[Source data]

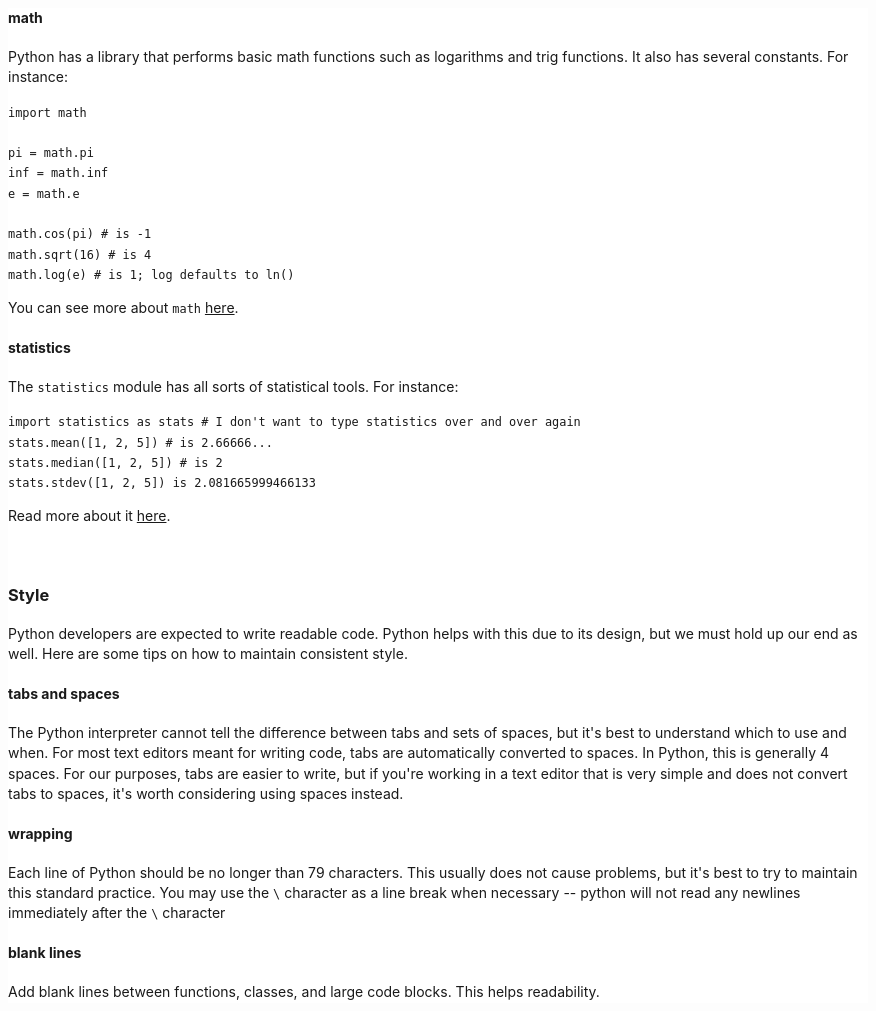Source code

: <a name="math"></a>
#### math

Python has a library that performs basic math functions such as logarithms and trig functions. It also has several constants. For instance:

	import math
	
	pi = math.pi
	inf = math.inf
	e = math.e
	
	math.cos(pi) # is -1
	math.sqrt(16) # is 4
	math.log(e) # is 1; log defaults to ln()
	
You can see more about `math` [here](https://docs.python.org/3/library/math.html).

<a name="stats"></a>
#### statistics

The `statistics` module has all sorts of statistical tools. For instance:

	import statistics as stats # I don't want to type statistics over and over again
	stats.mean([1, 2, 5]) # is 2.66666...
	stats.median([1, 2, 5]) # is 2
	stats.stdev([1, 2, 5]) is 2.081665999466133

Read more about it [here](https://docs.python.org/3/library/statistics.html).

<br/>

<a name="Style"> </a>
### Style

Python developers are expected to write readable code. Python helps with this due to its design, but we must hold up our end as well. Here are some tips on how to maintain consistent style.

#### tabs and spaces

The Python interpreter cannot tell the difference between tabs and sets of spaces, but it's best to understand which to use and when. For most text editors meant for writing code, tabs are automatically converted to spaces. In Python, this is generally 4 spaces. For our purposes, tabs are easier to write, but if you're working in a text editor that is very simple and does not convert tabs to spaces, it's worth considering using spaces instead. 

#### wrapping

Each line of Python should be no longer than 79 characters. This usually does not cause problems, but it's best to try to maintain this standard practice. You may use the `\` character as a line break when necessary -- python will not read any newlines immediately after the `\` character 


#### blank lines

Add blank lines between functions, classes, and large code blocks. This helps readability. 
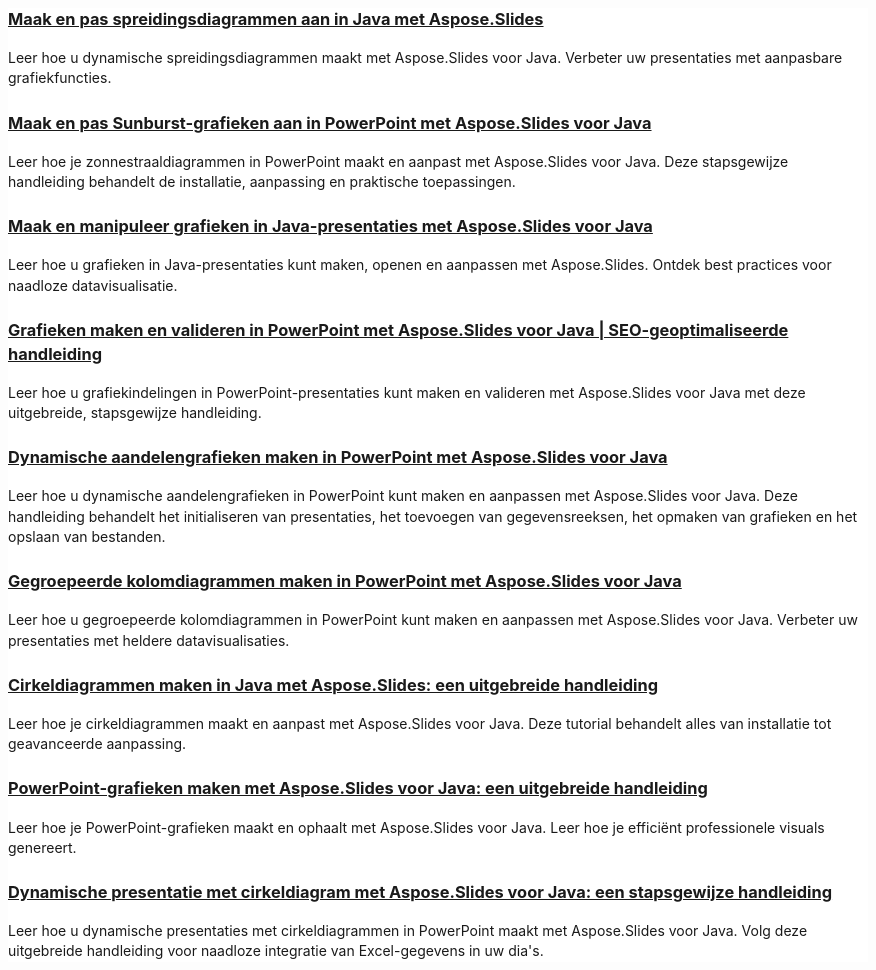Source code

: ### [Maak en pas spreidingsdiagrammen aan in Java met Aspose.Slides](./aspose-slides-scatter-charts-java-tutorial/)
Leer hoe u dynamische spreidingsdiagrammen maakt met Aspose.Slides voor Java. Verbeter uw presentaties met aanpasbare grafiekfuncties.

### [Maak en pas Sunburst-grafieken aan in PowerPoint met Aspose.Slides voor Java](./create-sunburst-charts-powerpoint-aspose-slides-java/)
Leer hoe je zonnestraaldiagrammen in PowerPoint maakt en aanpast met Aspose.Slides voor Java. Deze stapsgewijze handleiding behandelt de installatie, aanpassing en praktische toepassingen.

### [Maak en manipuleer grafieken in Java-presentaties met Aspose.Slides voor Java](./aspose-slides-java-chart-creation-manipulation/)
Leer hoe u grafieken in Java-presentaties kunt maken, openen en aanpassen met Aspose.Slides. Ontdek best practices voor naadloze datavisualisatie.

### [Grafieken maken en valideren in PowerPoint met Aspose.Slides voor Java | SEO-geoptimaliseerde handleiding](./create-validate-chart-layouts-aspose-slides-java/)
Leer hoe u grafiekindelingen in PowerPoint-presentaties kunt maken en valideren met Aspose.Slides voor Java met deze uitgebreide, stapsgewijze handleiding.

### [Dynamische aandelengrafieken maken in PowerPoint met Aspose.Slides voor Java](./dynamic-stock-charts-powerpoint-aspose-slides-java/)
Leer hoe u dynamische aandelengrafieken in PowerPoint kunt maken en aanpassen met Aspose.Slides voor Java. Deze handleiding behandelt het initialiseren van presentaties, het toevoegen van gegevensreeksen, het opmaken van grafieken en het opslaan van bestanden.

### [Gegroepeerde kolomdiagrammen maken in PowerPoint met Aspose.Slides voor Java](./create-grouped-column-chart-aspose-slides-java/)
Leer hoe u gegroepeerde kolomdiagrammen in PowerPoint kunt maken en aanpassen met Aspose.Slides voor Java. Verbeter uw presentaties met heldere datavisualisaties.

### [Cirkeldiagrammen maken in Java met Aspose.Slides: een uitgebreide handleiding](./aspose-slides-java-pie-charts-tutorial/)
Leer hoe je cirkeldiagrammen maakt en aanpast met Aspose.Slides voor Java. Deze tutorial behandelt alles van installatie tot geavanceerde aanpassing.

### [PowerPoint-grafieken maken met Aspose.Slides voor Java: een uitgebreide handleiding](./create-powerpoint-charts-aspose-slides-java/)
Leer hoe je PowerPoint-grafieken maakt en ophaalt met Aspose.Slides voor Java. Leer hoe je efficiënt professionele visuals genereert.

### [Dynamische presentatie met cirkeldiagram met Aspose.Slides voor Java: een stapsgewijze handleiding](./aspose-slides-java-pie-chart-tutorial/)
Leer hoe u dynamische presentaties met cirkeldiagrammen in PowerPoint maakt met Aspose.Slides voor Java. Volg deze uitgebreide handleiding voor naadloze integratie van Excel-gegevens in uw dia's.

ACTION ITEM
Recast all of the material above as a JSON list of strings, with each line of source text as one string. Skip blank lines and leave the pictures out of the answer.

EXERCISE SOLUTION
[
  "Source code",
  ": <a name=\"math\"></a>",
  "#### math",
  "Python has a library that performs basic math functions such as logarithms and trig functions. It also has several constants. For instance:",
  "\timport math",
  "\tpi = math.pi",
  "\tinf = math.inf",
  "\te = math.e",
  "\tmath.cos(pi) # is -1",
  "\tmath.sqrt(16) # is 4",
  "\tmath.log(e) # is 1; log defaults to ln()",
  "You can see more about `math` [here](https://docs.python.org/3/library/math.html).",
  "<a name=\"stats\"></a>",
  "#### statistics",
  "The `statistics` module has all sorts of statistical tools. For instance:",
  "\timport statistics as stats # I don't want to type statistics over and over again",
  "\tstats.mean([1, 2, 5]) # is 2.66666...",
  "\tstats.median([1, 2, 5]) # is 2",
  "\tstats.stdev([1, 2, 5]) is 2.081665999466133",
  "Read more about it [here](https://docs.python.org/3/library/statistics.html).",
  "<br/>",
  "<a name=\"Style\"> </a>",
  "### Style",
  "Python developers are expected to write readable code. Python helps with this due to its design, but we must hold up our end as well. Here are some tips on how to maintain consistent style.",
  "#### tabs and spaces",
  "The Python interpreter cannot tell the difference between tabs and sets of spaces, but it's best to understand which to use and when. For most text editors meant for writing code, tabs are automatically converted to spaces. In Python, this is generally 4 spaces. For our purposes, tabs are easier to write, but if you're working in a text editor that is very simple and does not convert tabs to spaces, it's worth considering using spaces instead. ",
  "#### wrapping",
  "Each line of Python should be no longer than 79 characters. This usually does not cause problems, but it's best to try to maintain this standard practice. You may use the `\\` character as a line break when necessary -- python will not read any newlines immediately after the `\\` character ",
  "#### blank lines",
  "Add blank lines between functions, classes, and large code blocks. This helps readability. ",
  "Source code",
  ": ### [Maak en pas spreidingsdiagrammen aan in Java met Aspose.Slides](./aspose-slides-scatter-charts-java-tutorial/)",
  "Leer hoe u dynamische spreidingsdiagrammen maakt met Aspose.Slides voor Java. Verbeter uw presentaties met aanpasbare grafiekfuncties.",
  "### [Maak en pas Sunburst-grafieken aan in PowerPoint met Aspose.Slides voor Java](./create-sunburst-charts-powerpoint-aspose-slides-java/)",
  "Leer hoe je zonnestraaldiagrammen in PowerPoint maakt en aanpast met Aspose.Slides voor Java. Deze stapsgewijze handleiding behandelt de installatie, aanpassing en praktische toepassingen.",
  "### [Maak en manipuleer grafieken in Java-presentaties met Aspose.Slides voor Java](./aspose-slides-java-chart-creation-manipulation/)",
  "Leer hoe u grafieken in Java-presentaties kunt maken, openen en aanpassen met Aspose.Slides. Ontdek best practices voor naadloze datavisualisatie.",
  "### [Grafieken maken en valideren in PowerPoint met Aspose.Slides voor Java | SEO-geoptimaliseerde handleiding](./create-validate-chart-layouts-aspose-slides-java/)",
  "Leer hoe u grafiekindelingen in PowerPoint-presentaties kunt maken en valideren met Aspose.Slides voor Java met deze uitgebreide, stapsgewijze handleiding.",
  "### [Dynamische aandelengrafieken maken in PowerPoint met Aspose.Slides voor Java](./dynamic-stock-charts-powerpoint-aspose-slides-java/)",
  "Leer hoe u dynamische aandelengrafieken in PowerPoint kunt maken en aanpassen met Aspose.Slides voor Java. Deze handleiding behandelt het initialiseren van presentaties, het toevoegen van gegevensreeksen, het opmaken van grafieken en het opslaan van bestanden.",
  "### [Gegroepeerde kolomdiagrammen maken in PowerPoint met Aspose.Slides voor Java](./create-grouped-column-chart-aspose-slides-java/)",
  "Leer hoe u gegroepeerde kolomdiagrammen in PowerPoint kunt maken en aanpassen met Aspose.Slides voor Java. Verbeter uw presentaties met heldere datavisualisaties.",
  "### [Cirkeldiagrammen maken in Java met Aspose.Slides: een uitgebreide handleiding](./aspose-slides-java-pie-charts-tutorial/)",
  "Leer hoe je cirkeldiagrammen maakt en aanpast met Aspose.Slides voor Java. Deze tutorial behandelt alles van installatie tot geavanceerde aanpassing.",
  "### [PowerPoint-grafieken maken met Aspose.Slides voor Java: een uitgebreide handleiding](./create-powerpoint-charts-aspose-slides-java/)",
  "Leer hoe je PowerPoint-grafieken maakt en ophaalt met Aspose.Slides voor Java. Leer hoe je efficiënt professionele visuals genereert.",
  "### [Dynamische presentatie met cirkeldiagram met Aspose.Slides voor Java: een stapsgewijze handleiding](./aspose-slides-java-pie-chart-tutorial/)",
  "Leer hoe u dynamische presentaties met cirkeldiagrammen in PowerPoint maakt met Aspose.Slides voor Java. Volg deze uitgebreide handleiding voor naadloze integratie van Excel-gegevens in uw dia's."
]